Despite seeming less overtly negative, stereotypes of Black women as “superwomen” can also have damaging consequences. Generalizations like these contribute to Black women being ignored during their incarceration, Ashley McSwain, the executive director of Community Family Life Services in Washington, D.C. argued. McSwain noted the stereotype that Black women are expected to both hide their own pain and act as primary caregivers creates expectations which can make incarceration especially difficult for Black women and their families. While men are often supported by female relatives when incarcerated, such support is frequently unavailable to incarcerated Black women.
“You arrest a woman, you’re arresting her whole family,” Steib said. “Everyone’s incarcerated when a woman goes to prison.”

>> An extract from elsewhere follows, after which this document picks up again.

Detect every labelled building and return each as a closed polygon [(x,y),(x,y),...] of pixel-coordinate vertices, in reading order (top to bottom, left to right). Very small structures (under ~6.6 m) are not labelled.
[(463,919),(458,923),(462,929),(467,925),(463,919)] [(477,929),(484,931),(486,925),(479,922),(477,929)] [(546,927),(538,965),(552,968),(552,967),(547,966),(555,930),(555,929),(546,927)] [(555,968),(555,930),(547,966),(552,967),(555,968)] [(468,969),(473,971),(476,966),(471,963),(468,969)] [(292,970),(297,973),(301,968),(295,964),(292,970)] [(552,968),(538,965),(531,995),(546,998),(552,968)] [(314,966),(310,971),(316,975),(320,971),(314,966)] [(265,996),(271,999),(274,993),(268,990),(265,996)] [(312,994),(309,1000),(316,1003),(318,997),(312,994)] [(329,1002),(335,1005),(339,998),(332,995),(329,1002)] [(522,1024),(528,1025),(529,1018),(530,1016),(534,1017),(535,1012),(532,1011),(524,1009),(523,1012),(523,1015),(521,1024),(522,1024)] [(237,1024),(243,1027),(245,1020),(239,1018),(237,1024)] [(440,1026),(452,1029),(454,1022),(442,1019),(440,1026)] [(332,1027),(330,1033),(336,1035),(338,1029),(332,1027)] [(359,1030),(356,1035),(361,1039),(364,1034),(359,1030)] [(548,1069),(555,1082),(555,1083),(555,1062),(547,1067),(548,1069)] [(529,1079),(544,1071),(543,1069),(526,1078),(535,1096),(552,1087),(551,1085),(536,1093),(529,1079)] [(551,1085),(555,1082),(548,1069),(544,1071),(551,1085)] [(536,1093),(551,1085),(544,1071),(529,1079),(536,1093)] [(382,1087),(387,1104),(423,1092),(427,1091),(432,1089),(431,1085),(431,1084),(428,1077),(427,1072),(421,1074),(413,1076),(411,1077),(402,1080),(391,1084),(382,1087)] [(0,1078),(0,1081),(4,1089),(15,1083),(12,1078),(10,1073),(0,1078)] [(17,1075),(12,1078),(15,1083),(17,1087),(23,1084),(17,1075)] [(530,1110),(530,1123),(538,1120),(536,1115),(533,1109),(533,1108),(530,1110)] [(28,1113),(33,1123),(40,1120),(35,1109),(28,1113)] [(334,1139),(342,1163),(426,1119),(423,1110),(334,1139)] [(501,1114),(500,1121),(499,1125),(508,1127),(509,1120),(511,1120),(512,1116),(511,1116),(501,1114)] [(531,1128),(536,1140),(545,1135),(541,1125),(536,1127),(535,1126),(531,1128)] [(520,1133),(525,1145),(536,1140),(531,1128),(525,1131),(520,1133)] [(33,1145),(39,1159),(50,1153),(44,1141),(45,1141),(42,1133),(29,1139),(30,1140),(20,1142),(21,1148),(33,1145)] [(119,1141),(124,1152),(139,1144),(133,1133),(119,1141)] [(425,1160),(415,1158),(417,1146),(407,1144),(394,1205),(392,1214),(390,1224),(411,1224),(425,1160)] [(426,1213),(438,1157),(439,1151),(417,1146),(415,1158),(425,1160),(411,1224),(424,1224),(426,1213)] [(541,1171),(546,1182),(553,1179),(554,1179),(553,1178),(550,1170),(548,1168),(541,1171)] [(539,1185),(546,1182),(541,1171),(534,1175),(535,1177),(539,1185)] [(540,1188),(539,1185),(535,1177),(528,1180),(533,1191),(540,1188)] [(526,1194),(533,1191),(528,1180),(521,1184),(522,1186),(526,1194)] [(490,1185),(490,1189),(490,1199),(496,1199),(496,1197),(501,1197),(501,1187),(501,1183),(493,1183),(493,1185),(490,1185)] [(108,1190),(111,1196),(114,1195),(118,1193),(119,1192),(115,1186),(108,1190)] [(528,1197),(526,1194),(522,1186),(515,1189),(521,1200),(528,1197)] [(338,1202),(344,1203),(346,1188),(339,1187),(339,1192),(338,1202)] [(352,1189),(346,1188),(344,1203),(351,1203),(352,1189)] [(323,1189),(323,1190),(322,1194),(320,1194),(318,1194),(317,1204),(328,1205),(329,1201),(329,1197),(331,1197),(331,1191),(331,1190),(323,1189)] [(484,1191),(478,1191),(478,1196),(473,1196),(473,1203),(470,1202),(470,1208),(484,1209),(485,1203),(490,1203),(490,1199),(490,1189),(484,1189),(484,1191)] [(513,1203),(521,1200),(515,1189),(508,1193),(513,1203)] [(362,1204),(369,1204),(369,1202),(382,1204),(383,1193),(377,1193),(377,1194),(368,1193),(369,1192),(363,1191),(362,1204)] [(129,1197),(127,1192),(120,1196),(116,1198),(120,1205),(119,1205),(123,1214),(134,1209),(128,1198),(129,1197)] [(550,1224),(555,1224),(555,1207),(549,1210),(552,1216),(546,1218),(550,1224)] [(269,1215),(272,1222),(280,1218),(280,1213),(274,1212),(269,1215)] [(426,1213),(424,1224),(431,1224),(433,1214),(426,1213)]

The panelists also discussed the traumatic experiences that Black women face in poorly-maintained women’s prisons. Incarcerated women often face abuse from prison guards, particularly male ones. Davis divulged difficult experiences she had undergone while imprisoned, including subjection to a full body cavity search after meeting with her family. She emphasized that the struggles that face women are often the result of racist and discriminatory policies, which cause women just as much harm as they do men. “The war on drugs saw a lot of our sisters incarcerated. And they are the forgotten voices. Black lives matter and Black women are just as much a part of that movement as Black men,” she explained.
Life post-incarceration holds unique difficulties as well, the panelists explained. Many formerly incarcerated Black women struggle to cope with trauma after imprisonment and struggle to find jobs to support their families. Kimberly Lymore, a pastoral associate at The Faith Community of St. Sabina, a Third Day Church in Chicago, said support group circles and safe space healing can help formerly incarcerated people recover from this trauma. She also emphasized the Church’s responsibility in advocating for reform in women’s prisons, as the prison reform movement often fails to give attention to the struggles of incarcerated women.
This lack of attention to women’s issues contributes to the rise in female incarceration, Steib noted. Although men still make up a majority of the imprisoned population, she said, rates of incarceration for women have risen by over 800 percent in the last 40 years. The war on drugs and a lack of opportunities for education has contributed to this reality, according to Steib. . Given that Black women suffer from higher rates of imprisonment than their white counterparts, this increase in imprisonment has led to a crisis of over-incarceration disproportionately impacting Black women. “The war on drugs treated Black women as if they were just collateral consequences,” McSwain added.
When asked what non-incarcerated people can do to support Black women facing incarceration, the panelists called for understanding, compassion, and dignity. “Say, ‘We see you,’” Lymore encouraged. “Give them dignity.”